The Truth Sets You Free

Breaking Out of the Entrenched Pattern

The therapist’s ability to soothe some of the patient’s fears often produces an interest in goal-setting on the part of the patient. Dynamically, the patient is now ready to risk further disappointment in return for the prospect of self-satisfaction because he knows the therapist will be there to offer solace if he should stumble. In essence, the therapist’s empathic attunement provides a “safety net” to ensure that when the patient is let down, his feelings can be contained rather than subjected to a downward spiral.

Goal-setting must be handled with much caution and delicacy since it spurs action in one director or another. First it must be understood as both a catalyst for growth, and a potential resistance to growth. From a positive standpoint, defined and measurable goals are critical at certain points because men often need to see themselves as moving forward and “acquiring the masculinity” inherent in attaining each benchmark on their own “measuring stick.” But from a negative standpoint, goal-setting can function as fertile ground for self-defeating patterns and provide further evidence of not “measuring up.” Therefore, the therapist must anticipate how failure to meet one’s goal at any given point will be experienced as a general failure in the man’s quest for a masculine self.

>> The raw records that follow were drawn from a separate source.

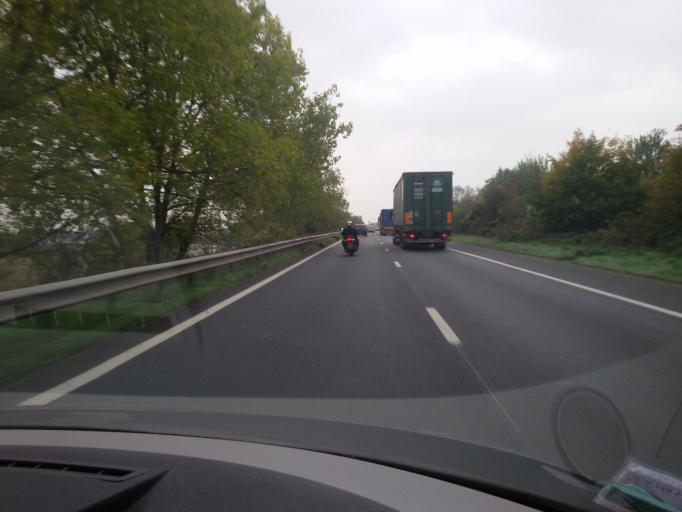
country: FR
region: Ile-de-France
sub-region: Departement de l'Essonne
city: Saclay
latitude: 48.7376
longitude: 2.1770
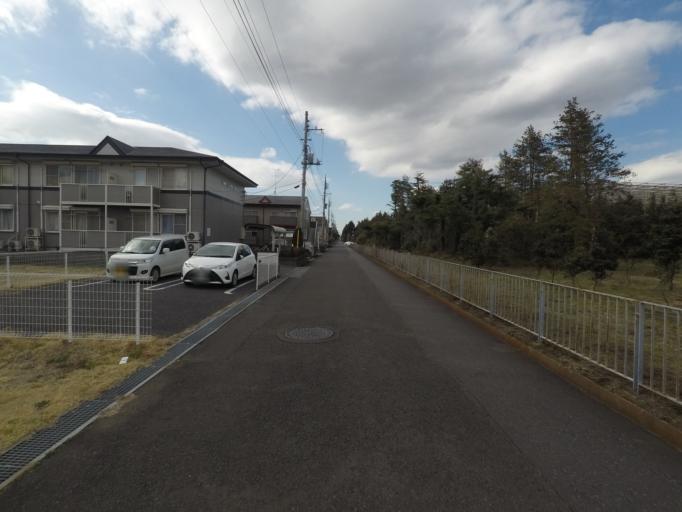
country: JP
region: Ibaraki
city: Ushiku
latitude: 36.0255
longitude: 140.0996
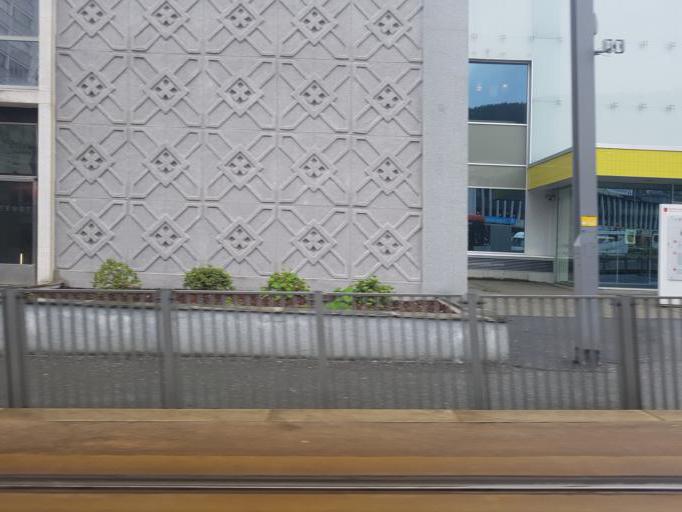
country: NO
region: Hordaland
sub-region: Bergen
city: Bergen
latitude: 60.3748
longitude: 5.3403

For instance, one man with a history of childhood obesity recalled many painful memories of being teased for his ineptitude in sports and his weight. Food became a ready source of comfort when he was beleaguered by self-hatred and peer ridicule. Although he was no longer obese when he began therapy, the symbolic value of food remained the same: it comforted him when he felt unmanly. Due to his childhood experiences he saw a soft, uncontoured body and self-indulgent eating habits as less than manly.

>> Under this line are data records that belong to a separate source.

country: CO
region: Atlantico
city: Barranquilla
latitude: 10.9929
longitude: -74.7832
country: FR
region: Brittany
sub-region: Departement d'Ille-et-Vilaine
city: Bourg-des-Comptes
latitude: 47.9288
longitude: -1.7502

In positing goals, he placed weight lifting/working out and maintaining disciplined nutrition as especially important for his sense of masculinity. His attainment of these goals brought enhanced self-esteem due to their masculine value to him. He soon expected himself to fulfill both goals on a daily basis, and as a further condition, he allowed no “cheating” in his diet and he implicitly instituted minimums upon his workout times. This eventually led to his daily moods becoming tied to his ability to satisfy the goals. When he was unable to satisfy one he became disillusioned, depressed, and disinterested in the goals. Clearly, his sense of masculinity became dictated by meeting the goals without any consideration to his circumstances, energy level, rewards, and other issues that impacted upon goal achievement.

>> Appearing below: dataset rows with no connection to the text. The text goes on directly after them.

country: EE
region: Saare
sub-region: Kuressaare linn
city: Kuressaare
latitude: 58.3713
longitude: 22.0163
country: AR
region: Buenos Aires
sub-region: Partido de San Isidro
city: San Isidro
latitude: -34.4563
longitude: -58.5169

When goals become subverted as they did in this case, the therapist must offer comfort, interpretation, and objectivity. First, the patient needs to know that his feelings count even if they arise out of unrealistic expectations. For example, “I see how weak you feel when you eat something rich in calories or don’t make it to the gym.” Next, the therapist needs to make clear that the patient is doing to himself what others did to him as a boy: imposing arbitrary conditions for masculinity. For instance, “When you judge yourself so strictly you are only allowing another form of submission into your life, but this time, it’s in the form of inflexible rules for masculinity.”